Written problem:
From the excerpt below on reaction times and accuracy, transcribe the passage between "The results of" and "for Experiment 2.", inclusive, word for word.

Page excerpt:

The results of the LMM on RTs and of the GLMM on accuracy are reported in Table 1, and in Figure 3.
Table 1
Results of the LMM on RTs and of the GLMM on accuracy for Experiment 2.
| FIXED EFFECT | REACTION TIMES | ACCURACY | ||||
|---|---|---|---|---|---|---|
| F-VALUE | NumDF, DenDF | p-VALUE | χ2-VALUE | DF | p-VALUE | |
| ΔBDist | 213.5 | 1,4092 | <.001 | 102.93 | 1 | <.001 |
| ΔLDist | 240.6 | 1,6216 | <.001 | 5.11 | 1 | .02 |
| Reference | 28.1 | 1,11955 | <.001 | 25.72 | 1 | <.001 |
| ΔBDist : Reference | 111.5 | 1,11288 | <.001 | .72 | 1 | .39 |
| ΔLDist : Reference | 74.2 | 1,5527 | <.001 | 2.67 | 1 | .10 |

Figure 3
Plots of the significant effects observed in the statistical model comprising real body and linguistic distances in Experiment 2. For RTs, the higher the distances, the faster participants’ response, with this effect being moderated by the reference point. Specifically, the effect of linguistic distance is stronger in the eyes condition then in the feet condition (A), while for body distance the opposite pattern was observed (B). For accuracy, the higher the distance, the higher the participants’ accuracy for both semantic (C) and body distance (D) predictors.
Both predictors negatively predicted RTs (i.e., the higher the distances, the faster the RTs). Specifically, the significant interaction ΔBDist by Reference indicated that the negative effect of ΔBDist is stronger in the feet condition compared with the eye condition, but both are significant, b = –.22, t(8881) = –19, p < .001, and b = –.05, t(4699) = –4.21, p < .001, respectively. Conversely, the significant interaction ΔLDist by Reference indicated that the negative effect of ΔLDist is stronger in the eyes condition compared with the feet condition, but both are significant, b = –1.12, t(6613) = –21.33, p < .001, and b = –.30, t(5526) = –3.90, p < .001, respectively.
On accuracy, no interaction was found. The significant effects of ΔBDist and ΔLDist indicates that for both predictors, the higher the distance, the higher participants’ accuracy, b = 1.67, z = 10.15, p < .001, and b = 1.57, z = 2.26, p = .02, respectively. The significant effect of Reference indicates that participants’ accuracy was higher in the eyes condition compared with the feet condition, b = .54, z = 5.07, p < .001.

Information given:
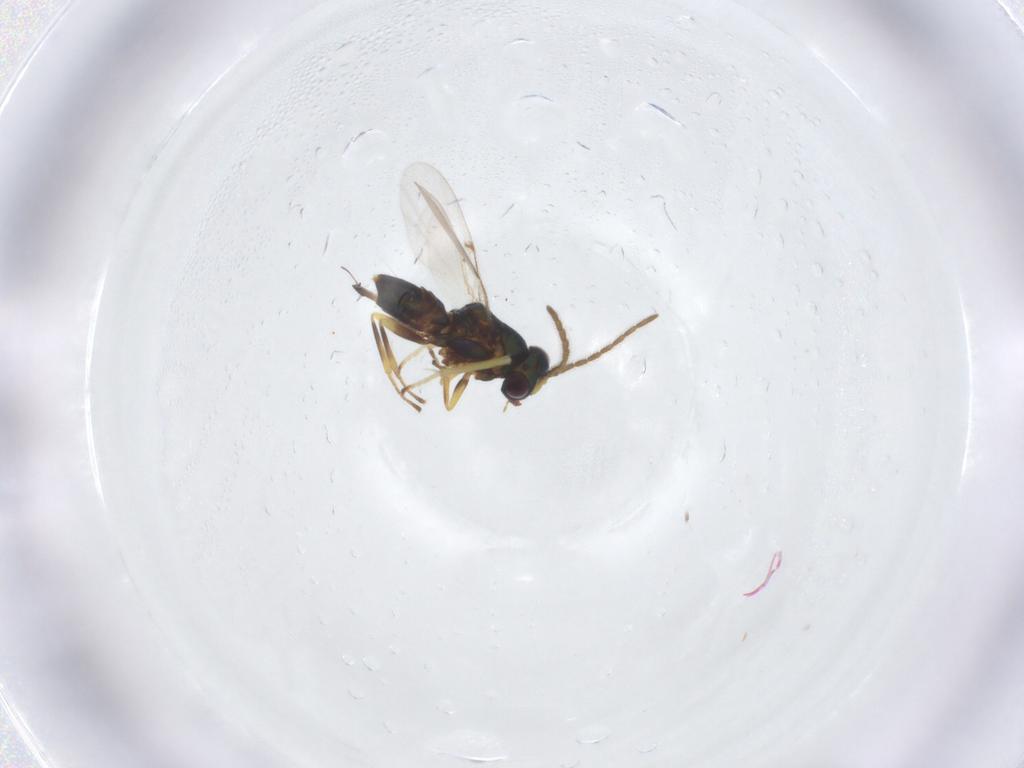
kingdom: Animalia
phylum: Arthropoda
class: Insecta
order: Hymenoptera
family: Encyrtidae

* * *

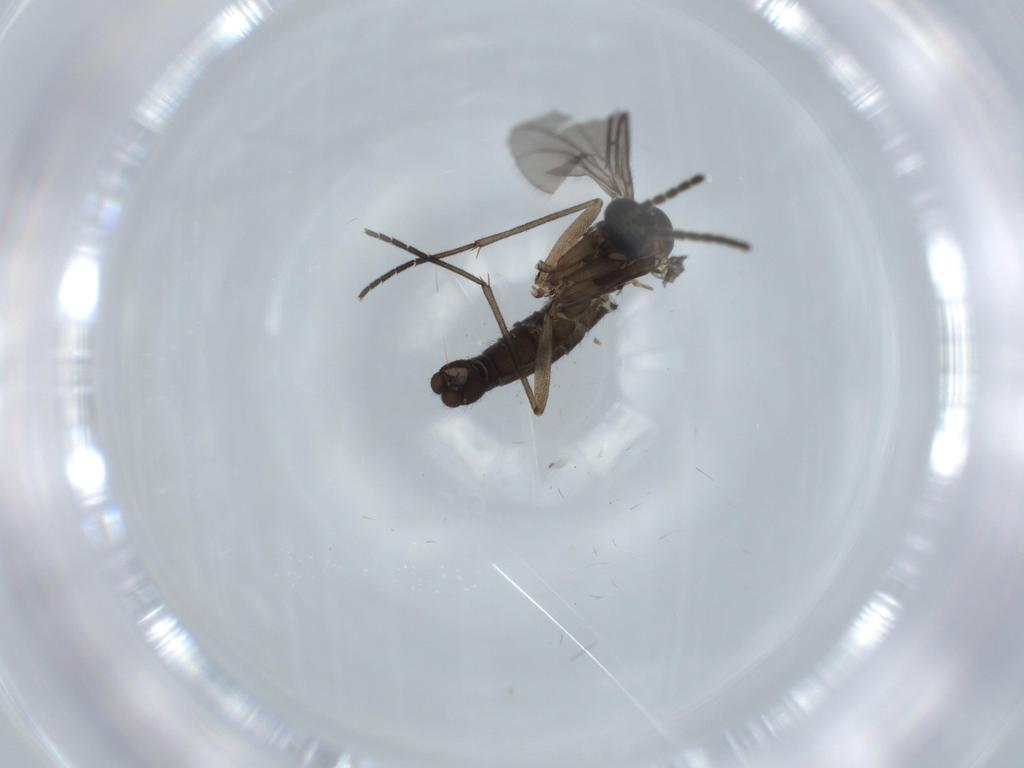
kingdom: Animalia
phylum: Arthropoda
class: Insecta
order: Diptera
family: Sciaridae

Response to the task:
The results of the LMM on RTs and of the GLMM on accuracy are reported in Table 1, and in Figure 3.
Table 1
Results of the LMM on RTs and of the GLMM on accuracy for Experiment 2.